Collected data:
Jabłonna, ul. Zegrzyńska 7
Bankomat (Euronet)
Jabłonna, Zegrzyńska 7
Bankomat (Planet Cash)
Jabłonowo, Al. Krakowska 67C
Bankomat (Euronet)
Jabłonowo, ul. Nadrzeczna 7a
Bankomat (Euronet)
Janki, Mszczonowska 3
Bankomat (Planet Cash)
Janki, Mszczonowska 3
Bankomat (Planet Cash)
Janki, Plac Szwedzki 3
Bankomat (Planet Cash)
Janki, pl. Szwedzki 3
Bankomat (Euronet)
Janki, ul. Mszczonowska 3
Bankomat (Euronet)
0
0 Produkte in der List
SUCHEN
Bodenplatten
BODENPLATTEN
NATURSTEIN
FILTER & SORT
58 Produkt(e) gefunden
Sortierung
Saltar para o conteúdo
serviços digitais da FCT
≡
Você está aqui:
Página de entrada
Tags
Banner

...

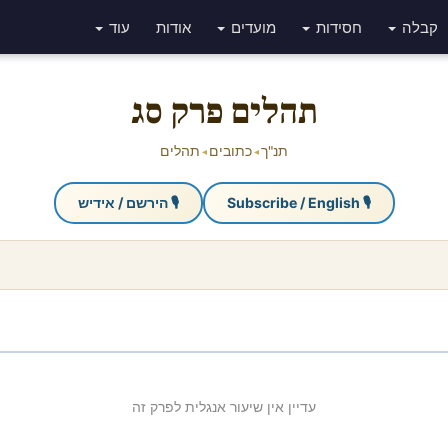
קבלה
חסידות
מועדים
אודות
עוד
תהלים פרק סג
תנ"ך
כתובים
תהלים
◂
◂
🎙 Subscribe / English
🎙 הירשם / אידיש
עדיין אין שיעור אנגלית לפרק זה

==

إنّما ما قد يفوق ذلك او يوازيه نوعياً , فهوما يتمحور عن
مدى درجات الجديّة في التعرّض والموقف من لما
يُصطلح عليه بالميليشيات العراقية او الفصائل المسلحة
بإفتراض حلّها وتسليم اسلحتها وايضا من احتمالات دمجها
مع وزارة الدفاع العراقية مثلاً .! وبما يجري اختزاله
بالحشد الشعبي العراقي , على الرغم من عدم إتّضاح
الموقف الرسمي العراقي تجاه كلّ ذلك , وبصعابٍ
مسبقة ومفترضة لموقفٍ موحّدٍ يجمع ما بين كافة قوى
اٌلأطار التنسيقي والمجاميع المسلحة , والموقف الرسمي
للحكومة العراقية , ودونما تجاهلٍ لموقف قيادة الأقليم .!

- Directions: Copy out, exactly and alone, the lines of the entries above between the ones holding "مسبقة ومفترضة لموقفٍ" and "للحكومة العراقية , ودونما", inclusive.

- Reply:
مسبقة ومفترضة لموقفٍ موحّدٍ يجمع ما بين كافة قوى
اٌلأطار التنسيقي والمجاميع المسلحة , والموقف الرسمي
للحكومة العراقية , ودونما تجاهلٍ لموقف قيادة الأقليم .!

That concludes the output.